WORK INSTRUCTION A: Based on the landlord Q&A about domestic violence evictions, say whether each statement agrees with the text: (i) California Code of Civil Procedure § 1161.3 bars evictions based on domestic violence unless other tenants' health, safety, or quiet enjoyment is threatened; (ii) a landlord may evict tenants solely because they have domestic violence issues; (iii) in the apartment building question, a tenant said the couple threatened him for voicing concern. Answer each with yes or no, and quote the words from the text that decide it.

#### EXCERPT PROVIDED ####

Q: I rent an apartment to a married couple. Shortly after moving in they began to have domestic violence issues and the police were called out to my rental several times. I don’t like having the police present at my rental. Can I evict the tenants?
A: No, you cannot evict the tenants solely because they have domestic violence issues. California Code of Civil Procedure (“CCP”) § 1161.3 prohibits evictions based on domestic violence unless the health, safety, and/or quiet enjoyment of other tenants are being threatened.
Q: I own an apartment building. The police were called out to the same apartment multiple times and arrested one of the tenants for domestic violence. Other tenants of the building are complaining that they cannot sleep due to the police activity and one tenant said that the couple threatened him for voicing concern. Can I evict the tenants involved in the domestic violence issues because of the concerns and complaints from my other tenants?

#### SOURCE INFORMATION ####

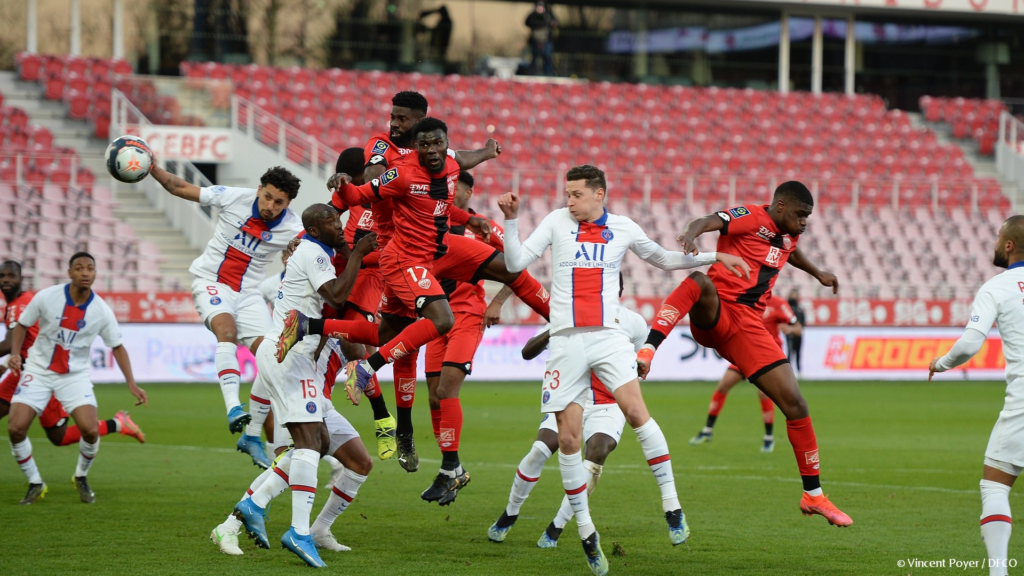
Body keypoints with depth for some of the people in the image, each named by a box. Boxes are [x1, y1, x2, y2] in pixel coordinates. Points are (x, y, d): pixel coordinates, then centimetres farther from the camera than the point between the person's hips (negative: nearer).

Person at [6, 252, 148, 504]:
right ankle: (35, 483, 7)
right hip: (38, 371, 0)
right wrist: (15, 354, -14)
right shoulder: (46, 297, -13)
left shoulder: (102, 311, -10)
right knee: (16, 428, -16)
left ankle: (81, 477, 14)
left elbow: (117, 347, 3)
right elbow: (21, 325, 3)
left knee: (90, 430, -18)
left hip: (75, 375, 0)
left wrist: (131, 384, -3)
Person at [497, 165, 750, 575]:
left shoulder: (623, 229, 8)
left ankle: (671, 504, -15)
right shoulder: (557, 222, 5)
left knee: (635, 409, -22)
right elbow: (516, 263, 0)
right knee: (567, 437, -2)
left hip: (607, 337, 0)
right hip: (566, 341, 1)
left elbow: (664, 259, 24)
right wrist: (511, 220, -12)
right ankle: (585, 530, 11)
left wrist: (713, 257, 17)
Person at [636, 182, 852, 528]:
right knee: (700, 281, -42)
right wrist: (691, 234, -46)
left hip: (747, 326, 6)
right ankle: (647, 352, -53)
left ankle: (813, 495, 11)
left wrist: (817, 273, 59)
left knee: (795, 405, -1)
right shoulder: (751, 218, -5)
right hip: (715, 315, -6)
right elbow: (706, 222, -24)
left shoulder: (788, 236, 18)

####

WORK INSTRUCTION B: Render the records as a numbered list, starting at the beginning of the records and ending at the line that contains "right elbow: (21, 325, 3)", with both ends included. Leave out blank lines and the pictures.

EXPECTED OUTPUT A:
(i) Yes: "California Code of Civil Procedure (“CCP”) § 1161.3 prohibits evictions based on domestic violence unless the health, safety, and/or quiet enjoyment of other tenants are being threatened."
(ii) No: "No, you cannot evict the tenants solely because they have domestic violence issues."
(iii) Yes: "one tenant said that the couple threatened him for voicing concern"

EXPECTED OUTPUT B:
1. Body keypoints with depth for some of the people in the image, each named by a box. Boxes are [x1, y1, x2, y2] in pixel coordinates. Points are (x, y, d): pixel coordinates, then centimetres farther from the camera than the point between the person's hips (negative: nearer).
2. Person at [6, 252, 148, 504]:
3. right ankle: (35, 483, 7)
4. right hip: (38, 371, 0)
5. right wrist: (15, 354, -14)
6. right shoulder: (46, 297, -13)
7. left shoulder: (102, 311, -10)
8. right knee: (16, 428, -16)
9. left ankle: (81, 477, 14)
10. left elbow: (117, 347, 3)
11. right elbow: (21, 325, 3)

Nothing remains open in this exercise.